O governo de Trump já havia feito cortes no começo do ano justificando  que assumia um peso desproporcional na ajuda humanitária. Atualmente, a UNRWA apoia cerca de cinco milhões de palestinos. Segundo o escritor Mohammad Arafat, a agência continua fazendo reuniões internacionais para arrecadar doações. “Há quatro anos, a organização vem lidando com um agravamento do problema financeiro”, afirma.

Para Arafat, a decisão pode ter consequências graves para a região: “Se a UNRWA não chegar a uma solução adequada para corrigir o seu déficit, mais de cinco milhões de refugiados palestinos serão sentenciados à fome e ao sofrimento. Além disso, a educação de centenas de milhares de estudantes da UNRWA será afetada, e milhares de professores da UNRWA serão demitidos de suas posições”.

Baroud vai além: “O objetivo de Israel na guerra contra a UNRWA é minar a organização que fornece aos palestinos o status de refugiados. Sem a representação da UNRWA, Israel espera, de alguma forma, cancelar o direito de retorno dos refugiados palestinos às suas casas na histórica Palestina”, declara o jornalista.

Arafat acredita que, internacionalmente, a maior parte dos países árabes e os EUA querem uma solução entre Israel e Palestina que funcione para os dois povos. “Ainda assim, palestinos e israelenses têm várias complicações em relação a isso, principalmente agora que Israel reconheceu a si mesmo como um Estado Judeu”,  observa.

Em 2007, após as eleições parlamentares da Palestina, o grupo Hamas assumiu o poder de Gaza. Com isso, situação piorou, uma vez que o grupo, considerado terrorista pelas lideranças de Israel, União Europeia e EUA, defende a extinção do Estado de Israel. Para Hasan, o Hamas tem um importante papel como força contra o ataque israelense. “Eu sou contrário à política deles. Agora, como movimento de libertação nacional, são meus heróis. As divergências ideológicas nós, como palestinos, resolvemos com eles. Em primeiro lugar está o fim da ocupação”.

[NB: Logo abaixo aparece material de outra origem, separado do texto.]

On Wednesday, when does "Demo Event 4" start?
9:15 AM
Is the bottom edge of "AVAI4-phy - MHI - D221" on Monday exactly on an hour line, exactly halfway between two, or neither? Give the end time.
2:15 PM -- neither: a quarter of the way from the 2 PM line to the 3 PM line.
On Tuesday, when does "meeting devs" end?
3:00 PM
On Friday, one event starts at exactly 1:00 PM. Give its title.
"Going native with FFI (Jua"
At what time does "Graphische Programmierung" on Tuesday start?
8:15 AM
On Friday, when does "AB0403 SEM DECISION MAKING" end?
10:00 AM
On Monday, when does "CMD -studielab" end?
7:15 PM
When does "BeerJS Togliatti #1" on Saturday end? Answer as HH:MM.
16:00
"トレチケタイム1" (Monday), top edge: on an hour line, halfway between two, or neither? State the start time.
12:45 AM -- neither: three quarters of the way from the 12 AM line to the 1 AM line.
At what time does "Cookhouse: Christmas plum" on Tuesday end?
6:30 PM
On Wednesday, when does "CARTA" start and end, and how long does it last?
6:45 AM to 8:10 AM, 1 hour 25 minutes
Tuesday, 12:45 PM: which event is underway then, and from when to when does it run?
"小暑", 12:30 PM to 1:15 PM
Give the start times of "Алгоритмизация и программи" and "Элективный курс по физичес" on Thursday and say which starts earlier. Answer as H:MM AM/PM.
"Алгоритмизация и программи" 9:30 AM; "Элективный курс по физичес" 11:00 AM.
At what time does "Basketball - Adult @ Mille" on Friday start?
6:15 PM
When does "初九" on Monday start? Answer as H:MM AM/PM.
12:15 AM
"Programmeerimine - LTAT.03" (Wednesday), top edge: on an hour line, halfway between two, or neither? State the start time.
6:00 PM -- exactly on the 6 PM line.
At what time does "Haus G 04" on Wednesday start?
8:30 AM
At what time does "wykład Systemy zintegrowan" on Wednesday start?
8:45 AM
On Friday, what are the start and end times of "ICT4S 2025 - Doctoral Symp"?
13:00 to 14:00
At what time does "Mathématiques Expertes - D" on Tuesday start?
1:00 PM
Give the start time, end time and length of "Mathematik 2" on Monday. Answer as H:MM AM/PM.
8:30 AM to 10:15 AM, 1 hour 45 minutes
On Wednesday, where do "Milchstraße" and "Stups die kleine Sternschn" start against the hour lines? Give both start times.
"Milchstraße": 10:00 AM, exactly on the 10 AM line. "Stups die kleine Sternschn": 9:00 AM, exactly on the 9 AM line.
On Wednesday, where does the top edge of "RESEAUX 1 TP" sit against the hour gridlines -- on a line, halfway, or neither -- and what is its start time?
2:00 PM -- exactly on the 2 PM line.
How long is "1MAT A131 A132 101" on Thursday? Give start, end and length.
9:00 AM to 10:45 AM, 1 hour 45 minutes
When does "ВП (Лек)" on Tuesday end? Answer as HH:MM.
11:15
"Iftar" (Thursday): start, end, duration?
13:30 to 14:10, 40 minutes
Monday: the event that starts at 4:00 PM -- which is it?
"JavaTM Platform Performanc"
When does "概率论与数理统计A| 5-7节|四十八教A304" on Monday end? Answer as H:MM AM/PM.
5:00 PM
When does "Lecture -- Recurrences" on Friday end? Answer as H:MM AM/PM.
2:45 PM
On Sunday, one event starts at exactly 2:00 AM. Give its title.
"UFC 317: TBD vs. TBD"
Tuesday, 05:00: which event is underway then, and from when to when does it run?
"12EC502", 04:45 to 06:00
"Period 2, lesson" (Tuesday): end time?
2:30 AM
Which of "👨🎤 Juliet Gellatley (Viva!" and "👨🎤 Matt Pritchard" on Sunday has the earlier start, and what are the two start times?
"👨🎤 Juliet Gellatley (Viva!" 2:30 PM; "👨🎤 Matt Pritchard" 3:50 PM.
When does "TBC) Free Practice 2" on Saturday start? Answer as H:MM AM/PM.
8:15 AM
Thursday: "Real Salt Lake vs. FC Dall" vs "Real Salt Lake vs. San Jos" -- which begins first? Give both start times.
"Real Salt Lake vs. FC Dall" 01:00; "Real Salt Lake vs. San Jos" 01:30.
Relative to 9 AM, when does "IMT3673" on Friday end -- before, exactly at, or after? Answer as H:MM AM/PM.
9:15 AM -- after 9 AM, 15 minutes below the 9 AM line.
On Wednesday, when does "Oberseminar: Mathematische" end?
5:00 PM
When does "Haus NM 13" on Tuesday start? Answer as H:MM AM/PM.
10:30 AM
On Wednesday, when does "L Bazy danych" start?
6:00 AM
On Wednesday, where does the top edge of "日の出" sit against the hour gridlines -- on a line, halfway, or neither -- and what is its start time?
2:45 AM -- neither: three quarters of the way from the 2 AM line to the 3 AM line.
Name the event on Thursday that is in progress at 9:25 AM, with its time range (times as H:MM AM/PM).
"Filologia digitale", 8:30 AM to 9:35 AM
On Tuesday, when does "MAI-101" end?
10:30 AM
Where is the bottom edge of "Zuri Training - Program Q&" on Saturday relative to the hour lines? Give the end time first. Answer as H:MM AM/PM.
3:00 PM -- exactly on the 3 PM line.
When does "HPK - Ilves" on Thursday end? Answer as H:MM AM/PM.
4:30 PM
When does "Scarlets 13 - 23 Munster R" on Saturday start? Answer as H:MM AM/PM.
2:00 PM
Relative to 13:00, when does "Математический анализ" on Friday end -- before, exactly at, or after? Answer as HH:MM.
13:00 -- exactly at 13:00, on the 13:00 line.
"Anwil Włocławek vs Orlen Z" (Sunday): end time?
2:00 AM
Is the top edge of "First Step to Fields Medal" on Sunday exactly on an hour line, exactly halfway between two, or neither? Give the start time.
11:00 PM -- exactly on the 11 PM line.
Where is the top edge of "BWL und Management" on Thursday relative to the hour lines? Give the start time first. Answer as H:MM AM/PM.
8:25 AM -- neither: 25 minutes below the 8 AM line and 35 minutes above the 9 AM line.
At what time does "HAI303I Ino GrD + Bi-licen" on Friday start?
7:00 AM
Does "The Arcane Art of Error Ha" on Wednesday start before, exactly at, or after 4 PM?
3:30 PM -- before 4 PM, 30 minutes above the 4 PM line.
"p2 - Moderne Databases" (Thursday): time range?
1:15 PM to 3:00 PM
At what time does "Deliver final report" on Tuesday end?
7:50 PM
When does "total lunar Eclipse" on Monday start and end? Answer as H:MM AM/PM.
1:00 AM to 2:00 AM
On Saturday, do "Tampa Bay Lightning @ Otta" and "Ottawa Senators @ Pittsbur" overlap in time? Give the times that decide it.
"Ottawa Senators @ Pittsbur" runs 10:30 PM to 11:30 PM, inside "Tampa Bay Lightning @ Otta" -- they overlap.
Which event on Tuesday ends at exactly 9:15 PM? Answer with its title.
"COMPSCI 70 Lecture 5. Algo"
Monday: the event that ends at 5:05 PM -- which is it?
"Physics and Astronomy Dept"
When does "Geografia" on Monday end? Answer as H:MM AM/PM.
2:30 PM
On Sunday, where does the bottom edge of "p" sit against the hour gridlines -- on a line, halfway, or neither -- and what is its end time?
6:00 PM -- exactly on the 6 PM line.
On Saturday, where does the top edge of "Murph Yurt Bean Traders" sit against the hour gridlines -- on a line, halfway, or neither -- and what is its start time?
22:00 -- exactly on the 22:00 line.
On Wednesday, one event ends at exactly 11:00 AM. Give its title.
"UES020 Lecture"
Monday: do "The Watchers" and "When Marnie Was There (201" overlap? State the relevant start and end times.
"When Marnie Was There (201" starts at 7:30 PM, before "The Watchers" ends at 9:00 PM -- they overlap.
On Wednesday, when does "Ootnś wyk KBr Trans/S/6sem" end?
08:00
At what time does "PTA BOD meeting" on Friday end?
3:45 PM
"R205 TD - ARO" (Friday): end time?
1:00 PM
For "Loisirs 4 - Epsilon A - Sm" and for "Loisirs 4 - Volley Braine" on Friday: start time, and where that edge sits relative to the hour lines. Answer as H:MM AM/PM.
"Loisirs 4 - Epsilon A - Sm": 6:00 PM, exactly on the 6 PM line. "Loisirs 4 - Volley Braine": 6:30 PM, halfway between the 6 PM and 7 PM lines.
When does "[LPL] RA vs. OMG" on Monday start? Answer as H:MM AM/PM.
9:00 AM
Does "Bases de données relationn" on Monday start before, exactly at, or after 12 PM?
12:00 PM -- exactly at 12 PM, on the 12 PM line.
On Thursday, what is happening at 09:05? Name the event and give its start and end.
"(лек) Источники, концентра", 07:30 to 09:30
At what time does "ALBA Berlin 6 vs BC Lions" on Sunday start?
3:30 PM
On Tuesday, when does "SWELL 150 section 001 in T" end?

“Enquanto Israel aperfeiçoou guerras desproporcionais contra os palestinos, os palestinos também aperfeiçoaram uma incrível capacidade de resistir à pressão e subsistir sob as mais severas circunstâncias. Essa resistência é conhecida pelos palestinos como ‘sumud’. Parece que quanto mais efetivos os seres humanos se tornam na habilidade de trazer a miséria e destruição, mais o espírito humano fica determinado a sobreviver. Gaza é um testemunho de tudo isso: a desonra e a beleza da raça humana”, conclui Baroud.